Ante semejante peligro en las cimas de las montañas, levantamos murallas e iniciamos antorchas. Nuestra fútil tarea era alejarlos de nosotros; pero en nuestro intento, hicimos callejones oscuros: cuántos Londres, cuántos Parises, cuántos Guanajuatos no son la cuna de infames criaturas que respiran nuestros cabellos en el anonimato del viento, o que pisotean nuestras sombras al compás perfecto de nuestra marcha y que —misteriosamente— nos causan un sobresalto al equivocar el ritmo; quizá por error, quizá porque quieren que sepamos que están ahí. Estas mismas calles son las que el asesino de la Rue Morgue recorría con chillidos bestiales, aquellas donde Mr. Hyde —¿o sería Jack The Ripper?— se limpiaba la sangre de sus nudillos después de masacrar prostitutas y panaderos.
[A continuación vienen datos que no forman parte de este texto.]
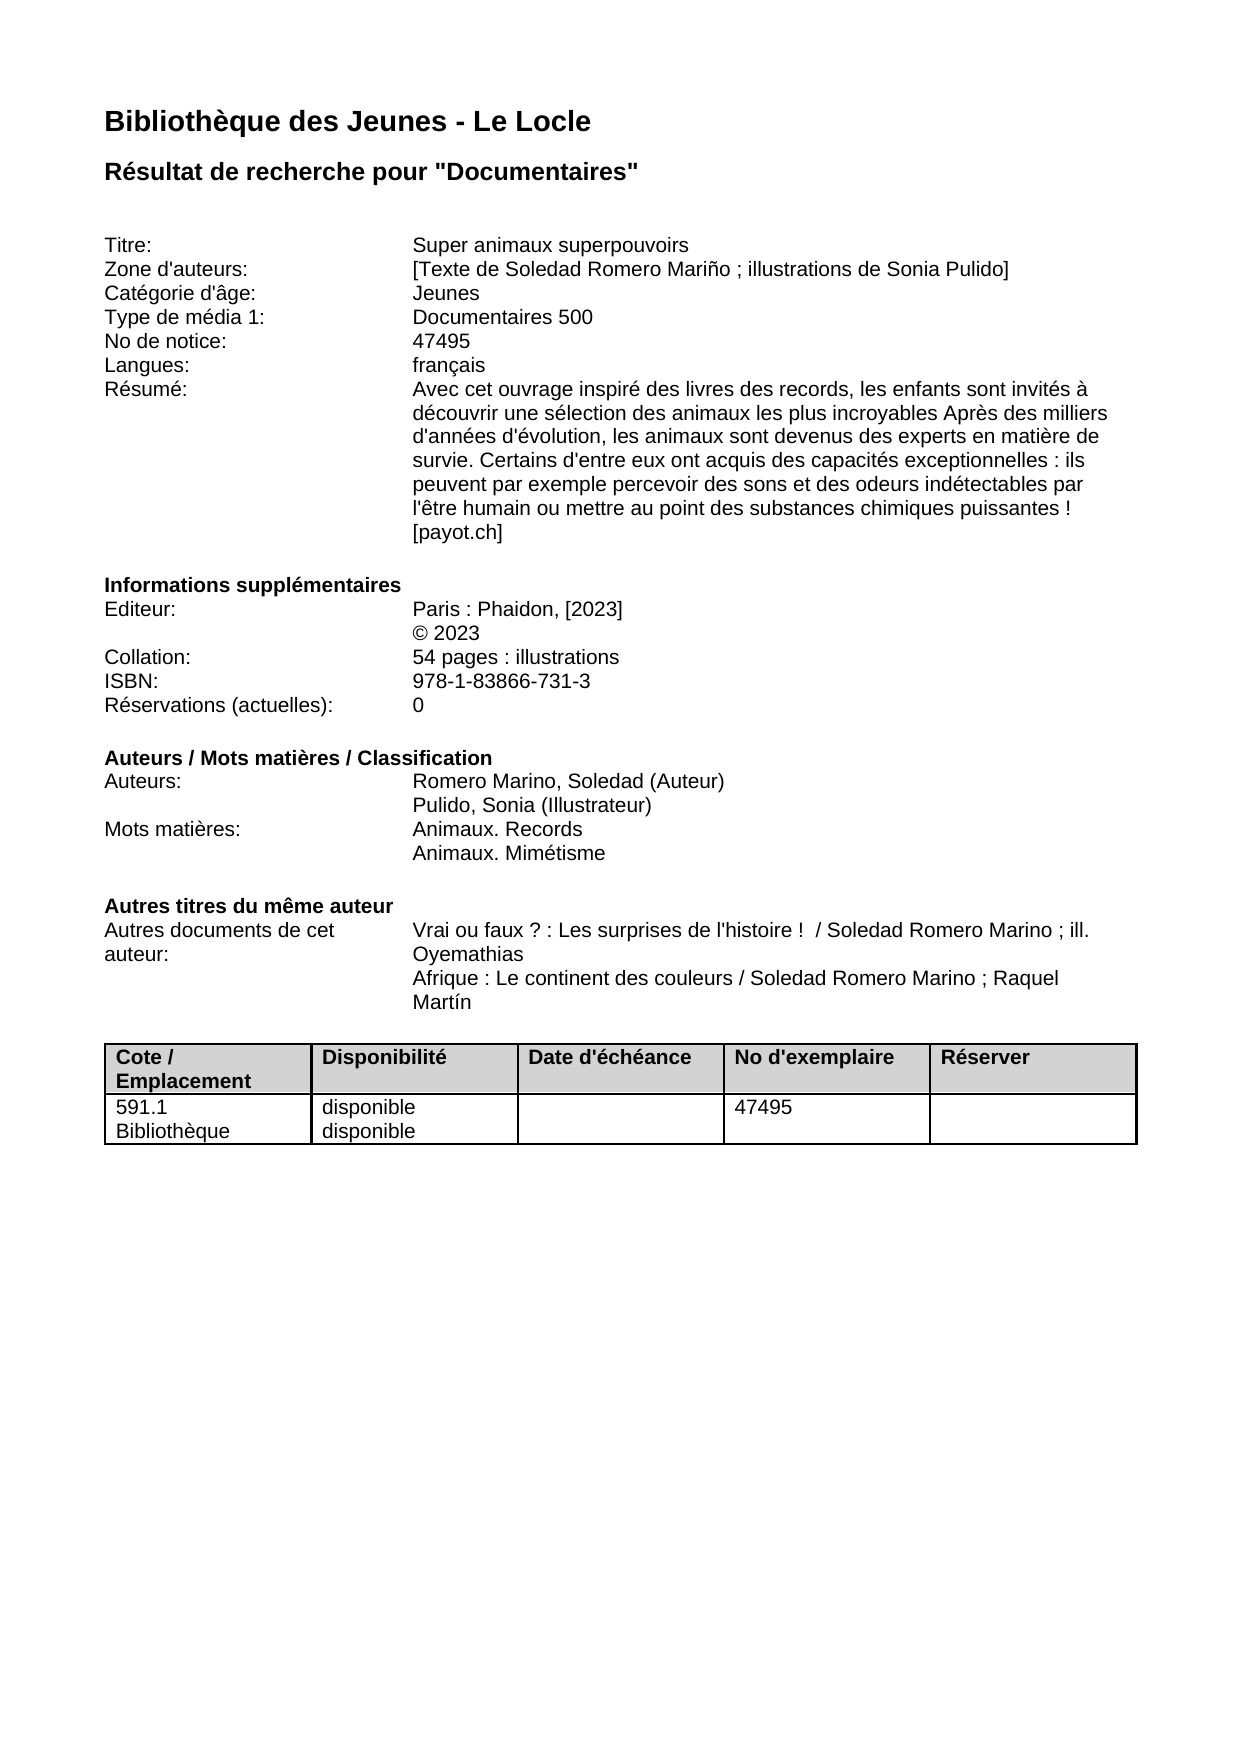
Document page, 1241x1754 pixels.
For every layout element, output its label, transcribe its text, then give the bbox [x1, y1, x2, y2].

table_cell 47495 [725, 1095, 929, 1142]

Son las calles donde las ánimas esperan a noctámbulos para tocarles el hombro y llevarse el alma de estos feligreses a los avernos tras un paro cardíaco.
¿Muy terrenal? Recordemos que el humano es un punto mísero en el cosmos. El universo vibra de cierta manera, como si nos alertara de que hay algo más allá. Quien escuche la sinfonía de los planetas podrá percibir esos susurros que enloquecieron a Abdul Alhazred, autor del Necronomicón; mismos que hicieron levantaran la vista al cielo a las personas antes de las desgracias radiodifundidas por George Orwell en La guerra de los mundos. Las estrellas plañen una admonición: seres transdimensionales ocultos en trapezoedros resplandecientes buscan afligir nuestro espíritu; pero ignoramos el mensaje, dejando que se aproximen a nosotros, mientras ignorantes, ponemos en nuestros oídos cualquier canción insignificante.
El monstruo advierte: es una señal del funesto destino, del desenlace trágico en que acabará nuestro enfrentamiento con ellos. Un monstruo es un algo, es lo desconocido; debería ser vencible; pero nosotros nunca sabremos cómo. Los idiomas más vernáculos se quedan cortos ante sus palabras. Fantasmas y gnomos huyen aterrados de aquellos a los que la historia literaria les dedica el Horror.
Nadie está a salvo de ellos, ni con las luces encendidas, ni abrazando al ser amado. Quien no duerme enloquece. ¿Es culpa del cerebro o son los monstruos los que nos visitan tras la vigilia y nos revelan su temible rostro?